* EXERCISE AIM *
Each line below that carries the string "user" must appear in the answer.

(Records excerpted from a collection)
********************

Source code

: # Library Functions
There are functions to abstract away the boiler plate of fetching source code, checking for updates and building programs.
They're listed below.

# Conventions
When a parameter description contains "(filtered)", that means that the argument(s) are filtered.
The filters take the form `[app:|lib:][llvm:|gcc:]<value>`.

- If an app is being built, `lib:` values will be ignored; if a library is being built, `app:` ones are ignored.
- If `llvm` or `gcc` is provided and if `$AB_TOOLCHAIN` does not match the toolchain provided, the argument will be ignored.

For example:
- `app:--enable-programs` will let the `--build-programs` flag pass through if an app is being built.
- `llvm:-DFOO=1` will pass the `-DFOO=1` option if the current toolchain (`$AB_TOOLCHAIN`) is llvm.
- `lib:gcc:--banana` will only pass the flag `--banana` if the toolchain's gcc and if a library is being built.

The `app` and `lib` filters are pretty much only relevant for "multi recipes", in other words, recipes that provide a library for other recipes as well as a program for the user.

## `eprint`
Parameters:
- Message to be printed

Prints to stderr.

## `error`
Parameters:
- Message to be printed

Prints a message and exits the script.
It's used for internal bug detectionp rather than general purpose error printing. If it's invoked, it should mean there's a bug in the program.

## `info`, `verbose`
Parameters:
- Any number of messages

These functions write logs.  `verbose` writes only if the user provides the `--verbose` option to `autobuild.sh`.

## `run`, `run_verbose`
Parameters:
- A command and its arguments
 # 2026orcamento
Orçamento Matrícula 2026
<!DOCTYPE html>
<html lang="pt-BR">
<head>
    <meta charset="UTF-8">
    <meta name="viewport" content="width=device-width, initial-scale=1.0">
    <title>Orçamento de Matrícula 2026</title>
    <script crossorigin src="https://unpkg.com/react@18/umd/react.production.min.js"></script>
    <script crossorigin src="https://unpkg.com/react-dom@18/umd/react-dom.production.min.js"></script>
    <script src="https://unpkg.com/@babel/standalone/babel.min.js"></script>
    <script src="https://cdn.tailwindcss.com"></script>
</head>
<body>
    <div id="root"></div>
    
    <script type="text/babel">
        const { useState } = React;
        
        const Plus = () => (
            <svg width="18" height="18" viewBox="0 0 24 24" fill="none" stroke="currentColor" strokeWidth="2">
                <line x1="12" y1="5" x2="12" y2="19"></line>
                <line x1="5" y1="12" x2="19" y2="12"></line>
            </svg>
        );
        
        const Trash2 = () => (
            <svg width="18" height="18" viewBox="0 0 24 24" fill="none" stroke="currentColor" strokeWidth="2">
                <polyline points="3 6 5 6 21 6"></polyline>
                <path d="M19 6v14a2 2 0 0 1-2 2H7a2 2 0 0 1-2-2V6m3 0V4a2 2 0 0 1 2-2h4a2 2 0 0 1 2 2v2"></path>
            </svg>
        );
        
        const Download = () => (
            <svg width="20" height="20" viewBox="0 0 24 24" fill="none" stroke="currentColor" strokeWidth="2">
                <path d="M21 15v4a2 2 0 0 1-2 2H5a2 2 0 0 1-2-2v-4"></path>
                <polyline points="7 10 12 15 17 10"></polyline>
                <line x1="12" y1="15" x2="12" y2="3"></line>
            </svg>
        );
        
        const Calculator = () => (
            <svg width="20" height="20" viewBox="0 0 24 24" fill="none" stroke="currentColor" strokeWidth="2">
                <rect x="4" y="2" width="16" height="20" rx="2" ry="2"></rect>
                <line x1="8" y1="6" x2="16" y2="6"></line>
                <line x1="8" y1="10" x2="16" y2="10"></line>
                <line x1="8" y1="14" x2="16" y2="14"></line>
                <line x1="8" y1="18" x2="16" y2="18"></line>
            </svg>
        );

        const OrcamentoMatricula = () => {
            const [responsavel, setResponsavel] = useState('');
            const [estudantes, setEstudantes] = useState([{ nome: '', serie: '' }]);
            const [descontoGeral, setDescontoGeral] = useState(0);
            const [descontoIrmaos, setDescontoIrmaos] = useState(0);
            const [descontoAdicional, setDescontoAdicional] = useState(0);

********************

* ANSWER SPACE *
The `app` and `lib` filters are pretty much only relevant for "multi recipes", in other words, recipes that provide a library for other recipes as well as a program for the user.
These functions write logs.  `verbose` writes only if the user provides the `--verbose` option to `autobuild.sh`.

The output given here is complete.